River Forest trustees voted unanimously, at a meeting on July 22, to approve the village’s first-ever bicycle plan.
Andy Basney, a member of the River Forest Sustainability Commission, said the group collaborated with a village bike task force, a traffic consultant, and surveyed more than 300 residents over the past two years in an effort to make the plan as inclusive as possible. Its creation was funded by a grant from the Cook County Board of Commissioners.
“The plan considers the needs of children, bike commuters and people of all abilities in the village,” Basney said, adding that he would help the village apply for grants and look into funding opportunities for implementing the plan, with the ultimate goal being for River Forest to be named a “Diamond” Bicycling Friendly Community in five years by the League of American Bicyclists.
“We’re going to work like the dickens to get some grant money to start implementation quicker, faster and to get to that Diamond goal. There’s no reason why we can’t get there,” Village President Cathy Adduci said.
The plan recommends installing bike lanes along Central Avenue, from Jewel-Osco to William Avenue; on Division Street, between Thatcher and Park avenues; on Lake Street, from Jackson Avenue to William Street; on Madison Street, between Forest and Park avenues; and on Thatcher Avenue, between Keystone and Chicago avenues.
Bike lanes are also recommended on the north side of Lake Street, between Bonnie Brae Place and Harlem Avenue, and on the south side of Madison Street, between Thatcher and Forest avenues.
The plan also recommends including marked shared lanes, which would include shared use of the road by cars and bicyclists, recommended for portions of Central Avenue, Chicago Avenue, Lathrop and Thatcher avenues, as well as portions of Division, Lake and Madison streets, and Washington Boulevard.
Trustee Tom Cargie said he believed the village’s streets were too small to be shared with bikes.
“I’m troubled by the whole bike lane. I just don’t see how that’s going to work,” Cargie said. “Our streets are too small. We have much narrower streets than Oak Park even.”
Eric Russell, a principal at the KLOA traffic consultant firm who authored the report, said the goal of the plan was to preserve street parking “wherever possible” and that, in some cases, the streets were already wide enough to accommodate bikes or that sidewalks could be widened to install bike lanes. He said 22 streets in the village have “bicycle facilities” recommended for them.
“Some communities strip a lot of parking on the street in order to find space for dedicated bicycle facilities,” Russell said. “I think in this community it was important to maintain street parking for the commercial businesses, and so on those streets we did not elect to recommend removing any parking on the street.”
He said the plan also tried to emphasize connectivity to bicycle facilities in the region, including the Grand Illinois Trail, Prairie Path, and Forest Preserves paths. Trustee Bob O’Connell said the village should avoid installing an “overabundance” of signs like he said they have in Forest Park.
“It becomes a visual overdose,” O’Connell said. “I would ask we give some consideration to where bicyclists are going and how we can direct them to get there instead of just throwing up signs willy-nilly.”

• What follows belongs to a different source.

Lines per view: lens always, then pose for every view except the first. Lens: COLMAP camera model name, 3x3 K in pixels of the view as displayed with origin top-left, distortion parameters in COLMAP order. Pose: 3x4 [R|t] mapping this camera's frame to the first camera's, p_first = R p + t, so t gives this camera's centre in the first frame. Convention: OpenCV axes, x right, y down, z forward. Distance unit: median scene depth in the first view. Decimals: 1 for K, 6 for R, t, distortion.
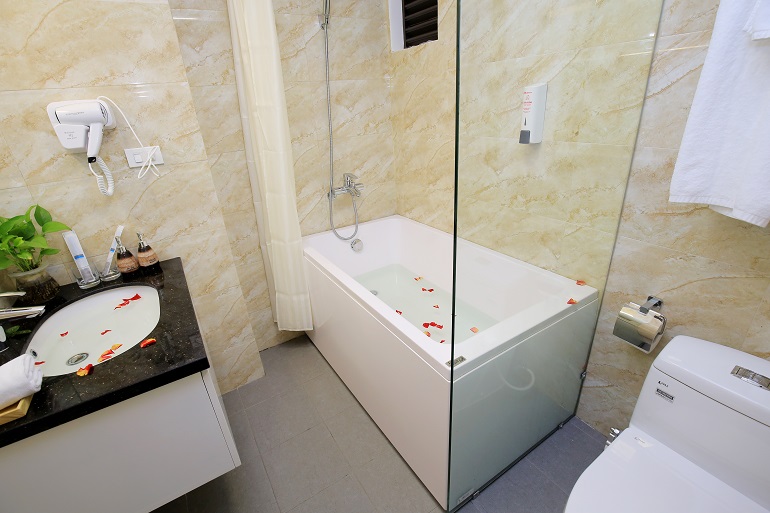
lens RADIAL K [[370.7, 0, 400.0], [0, 370.7, 248.8], [0, 0, 1]] dist [-0.031128, 0.005435]
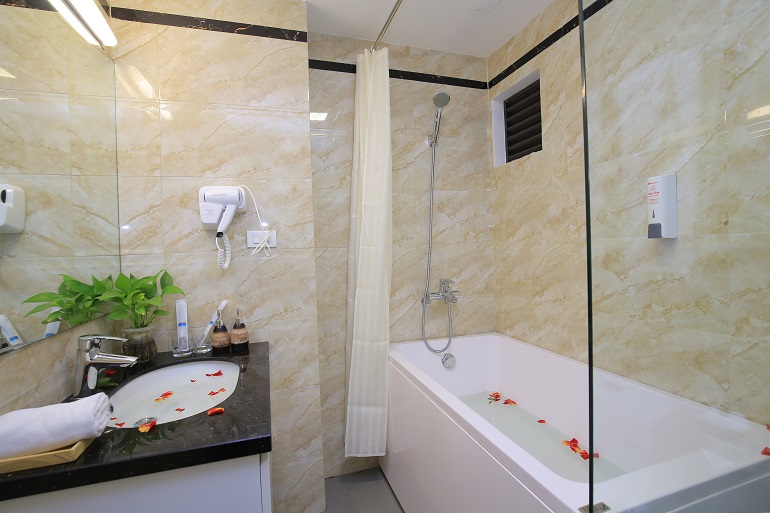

In addition to increased signage, the plan recommends installing new bike racks at 28 locations throughout River Forest, including every local school and university, River Forest Village Hall, Madison Street and more.
Trustee Respicio Vazquez said the bike plan fell in line with the River Forest’s age-friendly agenda.
“I love when things have a parallel benefit. As part of our pursuit of an age-friendly community, one of the criteria if you recall is transportation. … It’s a benefit for age-friendly seniors,” he said.
Trustee Kathleen Brennan said that, in addition to promoting River Forest’s senior initiatives, the plan could also appeal to first-time home buyers.
“I’m really excited about going for this Bicycle Friendly Community badge because we know that’s what homebuyers are looking at when they’re looking to the community they’re going to move into,” Brennan said. “It keeps people here, it helps realtors sell homes, and it increases our property values.”
Trustee Patty Henek added that she viewed the plan as a “living document,” open to discussion.
“Just like the comprehensive plan, we may determine things in there that work [or] we may determine they don’t work,” Henek said. “It’s a great framework in terms of moving us toward being more bike-friendly.”